When we visited my grandparents in Florida every summer, there were some things I really looked forward to (Disneyworld! the beach! gorging myself on every chocolate in their very own chocolate store!) and there were other things I hated about the trip (listening to my grandparents watch the news at 5am, my grandma's dentures sitting on the bathroom counter, the smell of the ice in their freezer). While the dentures were pretty freaky, they didn't hold a candle to the freakiness that was my grandma's feet. Grandma always wore orthopedic sandals, her heels were cracked, her toenails were yellowed and long, and her toes (oh her toes!), were permanently bent and disfigured. They were ugly, ugly feet. I remember lying on the floor of her living room, looking at pictures of strongmen and fat ladies through the stereoscopic viewer they had, and hoping that she and her feet would stay far away from me.
I was all grown up and married before I solved the mystery of Grandma's feet. She'd been a nurse, starting in the 1940s, when nurses wore the white uniforms and pumps, and after spending years standing on those feet, they stopped being pretty and started looking like deformed claws. Even though I admired Grandma for how she got her ugly feet, I still wished she'd cover them up.
Now I'm the one with the ugly, ugly feet. One of my toes is in a permanent state of toenaillessness. My second and third toes are bigger than my big toe. They're callused all along the instep. I inherited Grandma's cracked heels, and I always have a blister or two. One of my achilles' tendons has a huge scabby scar from the wart I had burned off earlier this summer. The pretty little size seven-and-a-halfs I had from age twelve to age thirty have expanded to eight-and-a-halfs in the four years that I've run marathons. I don't even have anything noble, like providing for my family or saving peoples' lives, to make these ugly feet noble. They've carried me and my one-track mind thousands and thousands of miles over the last four years, and every mile shows in the calluses and the blisters and the too-long toes.
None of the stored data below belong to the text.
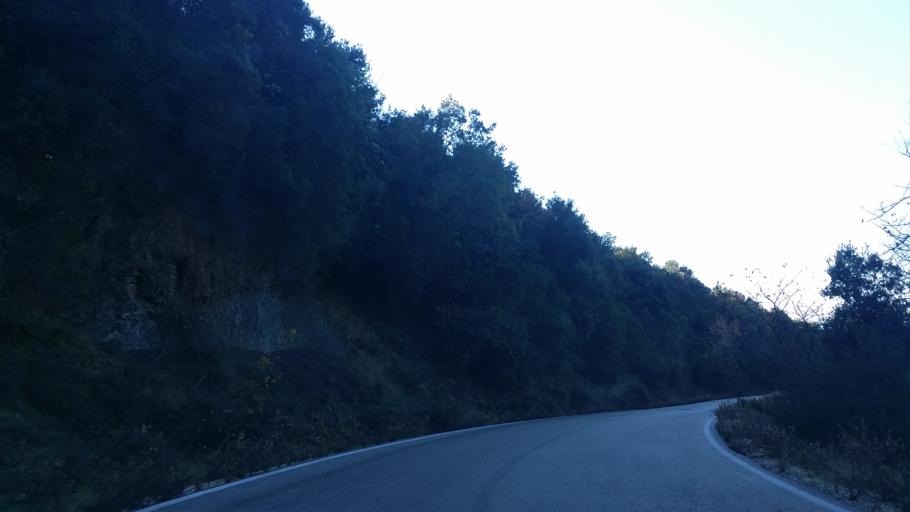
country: GR
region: West Greece
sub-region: Nomos Aitolias kai Akarnanias
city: Krikellos
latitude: 38.9647
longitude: 21.2344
If I were a more considerate person, I'd probably cover my feet up, or at least prettify them, but instead I show them off. Maybe Grandma thought her feet were a badge of honor too. I'm sure that in another 30 years, my feet will be even scarier, because if I have my way, they'll continue to carry me thousands of miles, and I'll proudly wear my flipflops and take pleasure in freaking out my grandkids.